> [WORK ORDER]
Could you print each entry below verbatim while omitting the pictures?

> [MATERIAL PROVIDED]
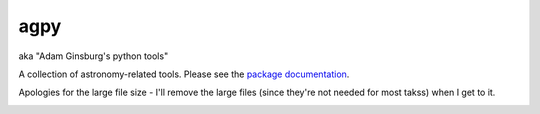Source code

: agpy
====
aka "Adam Ginsburg's python tools"

A collection of astronomy-related tools.  Please see the `package documentation <http://packages.python.org/agpy>`_.

Apologies for the large file size - I'll remove the large files (since they're not needed for most takss) when I get to it.

.. image:: https://d2weczhvl823v0.cloudfront.net/keflavich/agpy/trend.png 
   :alt: Bitdeli badge 
   :target: https://bitdeli.com/free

> [RESULT]
Source code

: agpy
====
aka "Adam Ginsburg's python tools"

A collection of astronomy-related tools.  Please see the `package documentation <http://packages.python.org/agpy>`_.

Apologies for the large file size - I'll remove the large files (since they're not needed for most takss) when I get to it.

.. image:: https://d2weczhvl823v0.cloudfront.net/keflavich/agpy/trend.png 
   :alt: Bitdeli badge 
   :target: https://bitdeli.com/free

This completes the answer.